AdkAction members and partners are celebrating a major legislative milestone that will reduce road salt contamination in the Adirondacks. The Randy Preston Road Salt Reduction Act, which passed in both state houses with bi-partisan support in July, was signed into law by Governor Cuomo today.
This legislation creates a Task Force and a 3-year pilot program to implement data-driven salt reduction tactics while maintaining safe roads for winter drivers. This much-needed pilot program will work towards halting the spread of salt pollution into our streams, lakes, and most importantly our drinking water.
An urgent need
Each year, over 190,000 tons of road salt are applied to roadways in the Adirondacks, posing a threat to aquatic and terrestrial ecosystems, water quality, and the safety of drinking water. New York State uses about 2.5 times more salt per lane-mile than county and municipal road crews.
A 2019 study by the Adirondack Watershed Institute tested 500 Adirondack wells downhill from state roads, and found that 64% had sodium levels exceeding the federally recommended limit.

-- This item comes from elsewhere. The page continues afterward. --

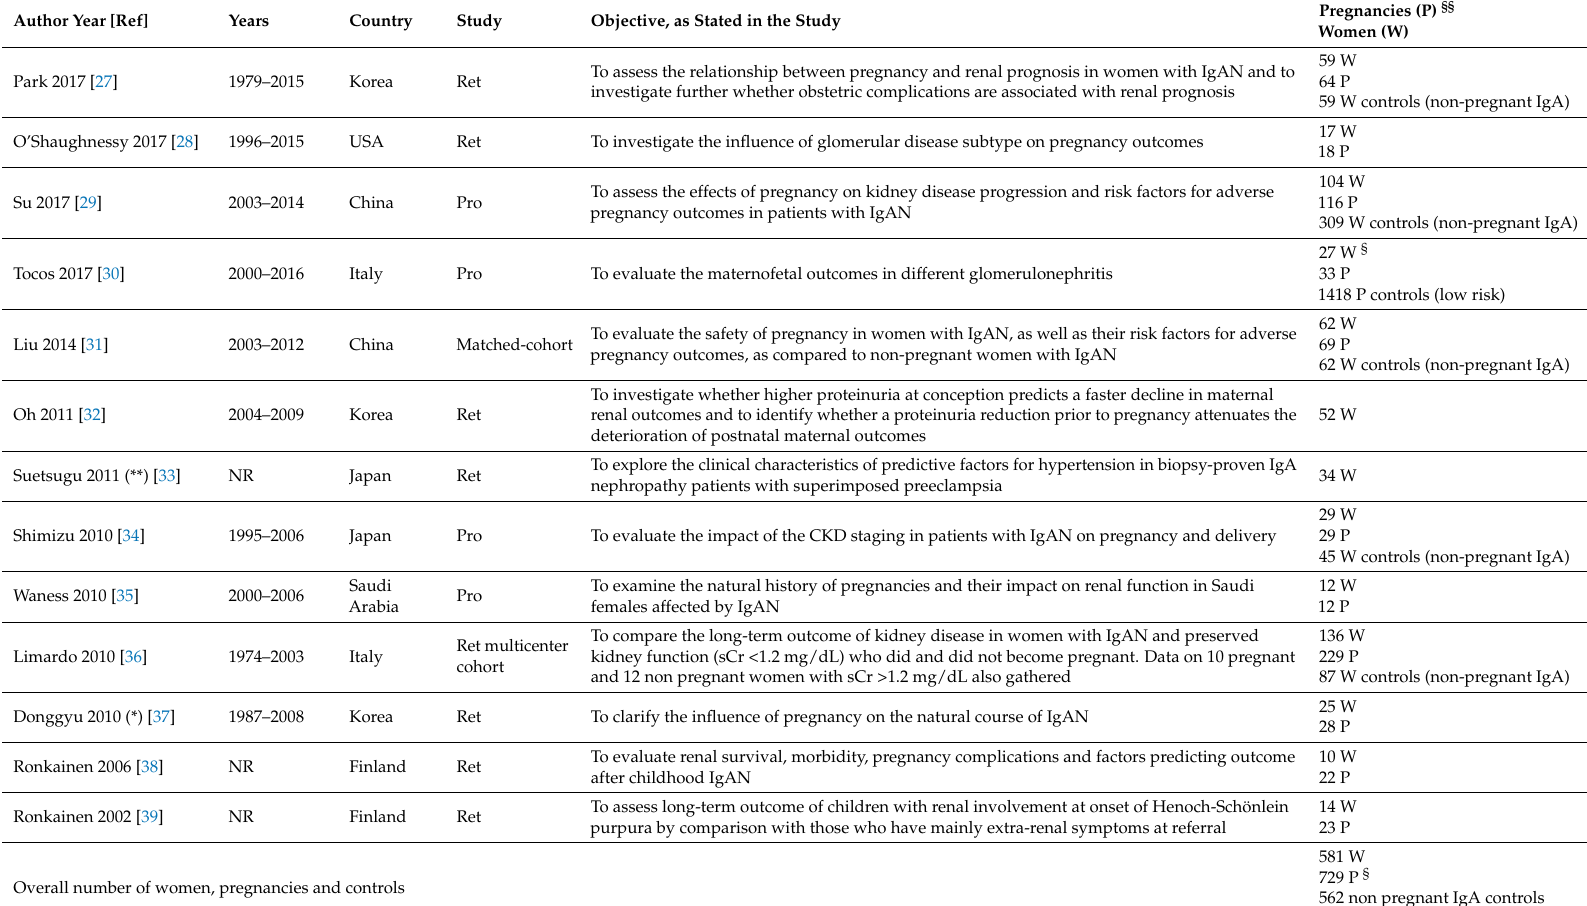
Table 1. IgA nephropathy: Main characteristics of the case series (at least 6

“When a private well is contaminated by salt, it becomes a hazard for people with high blood pressure and other health conditions. The situation can create a costly crisis for local families who need to buy bottled water and replace appliances, pipes, and even drill new wells,” said AdkAction Executive Director Brittany Christenson.
Although the passage of this legislation is a milestone for the Adirondack Salt Reduction Working Group, ongoing public outreach and education are needed to achieve an impactful reduction. AdkAction is working with municipalities throughout the Adirondacks to sign a Pledge to Reduce Road Salt – a memorandum of understanding that identifies issues associated with road salt applications, as well as steps that may be taken to help reduce related impacts. To date, 26 Adirondack towns and villages have signed the pledge.
Preston would be proud
Randy Preston, who passed away last year after battling cancer, was tenacious in pursuing the goal of road salt reduction. This law named in his honor will add to his legacy as a champion for protecting Adirondack wells, streams, and lakes. In addition to working to limit excess road salt use during his tenure as Wilmington Town Supervisor and Chairman of the Essex County Board of Supervisors, he served as co-chair of the Adirondack Road Salt Working Group, which engages stakeholders across the region in evaluating safe and effective alternatives to the overuse of road salt. The group, coordinated by AdkAction, and including representatives from Adirondack Council, Paul Smith’s College Adirondack Watershed Institute, and Ausable River Association, has helped advance research on the impact of road salt on Adirondack communities and used those findings to advocate for changes in road salting practices.
In 2018, Randy Preston noted, “we look forward to working with NYS DOT and DEC in coming up with a solution that will be good for all. Continued monitoring will gauge our collective success.” Thanks to the past efforts of Preston and many others who are passionately working to reduce harmful road salt use, the Adirondack Park is one step closer to achieving that vision today.